O PRECONCEITO-Era para ser só uma tarde divertida- Cris Pereira
Era para ser só uma tarde divertida
Era para ser só uma tarde divertida de jogos com meu sobrinho e o amiguinho dele de infância como parte da comemoração pelo seu aniversário. Mas, infelizmente, em nosso país uma pessoa preta nunca está isenta de sofrer racismo e uma leve saída vira uma triste cena de desrespeito e invasão de seu momento de lazer com seus afetos.
Estávamos eu, minha
mãe, minha irmã, meu sobrinho e seu amiguinho no Salvador Norte
Shopping e, após a divertida tarde de jogos, levei-os para lanchar. Meu
sobrinho pediu hambúrguer, seu amiguinho batata frita e depois os dois
gritaram em coro: sorveteee!
Me dirigi até uma lanchonete e pedi o
combo, já que teria os dois produtos e o refrigerante.Com o pedido na
mão, me dirigi até a mesa e comecei a entregar para os meninos. Todos
estavam bem animados e prontos para devorar seus lanches.

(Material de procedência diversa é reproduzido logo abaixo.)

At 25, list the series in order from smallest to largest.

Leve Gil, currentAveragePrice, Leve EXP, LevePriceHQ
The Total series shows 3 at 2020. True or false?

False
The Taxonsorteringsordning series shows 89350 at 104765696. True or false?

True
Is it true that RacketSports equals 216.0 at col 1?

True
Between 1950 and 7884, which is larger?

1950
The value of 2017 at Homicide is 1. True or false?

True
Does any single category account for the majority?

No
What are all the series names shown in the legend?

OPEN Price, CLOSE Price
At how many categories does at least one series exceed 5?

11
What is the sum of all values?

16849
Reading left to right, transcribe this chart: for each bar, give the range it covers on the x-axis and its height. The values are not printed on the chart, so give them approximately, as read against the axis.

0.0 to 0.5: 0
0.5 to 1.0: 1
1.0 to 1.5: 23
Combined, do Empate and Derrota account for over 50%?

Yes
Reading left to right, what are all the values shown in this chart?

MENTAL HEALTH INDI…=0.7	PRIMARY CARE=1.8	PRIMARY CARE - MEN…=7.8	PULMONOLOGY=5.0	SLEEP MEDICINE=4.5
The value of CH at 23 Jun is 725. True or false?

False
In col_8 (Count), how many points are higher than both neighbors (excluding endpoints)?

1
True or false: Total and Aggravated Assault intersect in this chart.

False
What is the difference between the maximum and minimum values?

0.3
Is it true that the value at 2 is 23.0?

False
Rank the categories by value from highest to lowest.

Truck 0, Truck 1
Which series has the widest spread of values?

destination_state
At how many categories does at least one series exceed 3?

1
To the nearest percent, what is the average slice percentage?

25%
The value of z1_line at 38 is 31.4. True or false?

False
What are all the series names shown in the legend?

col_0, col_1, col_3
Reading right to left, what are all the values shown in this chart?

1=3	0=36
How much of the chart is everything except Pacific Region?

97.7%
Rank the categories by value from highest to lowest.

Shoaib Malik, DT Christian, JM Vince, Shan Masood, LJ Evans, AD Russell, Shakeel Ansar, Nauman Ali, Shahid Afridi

De repente, fomos interrompidos por uma senhora branca que, sem pedir licença, chegou abrindo a carteira e dizendo para eu ir comprar um outro lanche e que não dividisse um único pedido entre os meninos. Eu, assustada, disse que não precisava ao que ela, insistindo, disse que eu não tivesse vergonha e que aceitasse o dinheiro para que os pobres meninos não precisassem dividir o lanche. Eu continuava sem entender nada e insistia para que ela pegasse o dinheiro, pois não era questão de falta de recursos e, sim, de preferência. Que inocência minha, desde quando , nós, pretos, temos direito a preferir alguma coisa?
Chimamanda
Adichie em uma conferência do Ted nos adverte sobre o perigo de uma
história única. Essa referência nunca fez tanto sentido para mim como
ontem. Não interessava para aquela mulher a minha história. Não
interessava para ela saber se eu tinha condições ou não de comprar um
lanche. Não interessava saber o local que eu ocupo na sociedade. Não
interessava saber que, felizmente, embora eu seja preta, não vim de
um contexto de dificuldade. A única história que ela sabe sobre o povo
preto é que nós somos sempre desprovidos de recursos. Estamos sempre à
espera de um branco salvador que irá nos tirar de uma condição
miserável. De fato, a única visão que prevalece é de uma história única.
A vida é uma constante matéria-prima para as nossas escrevivências.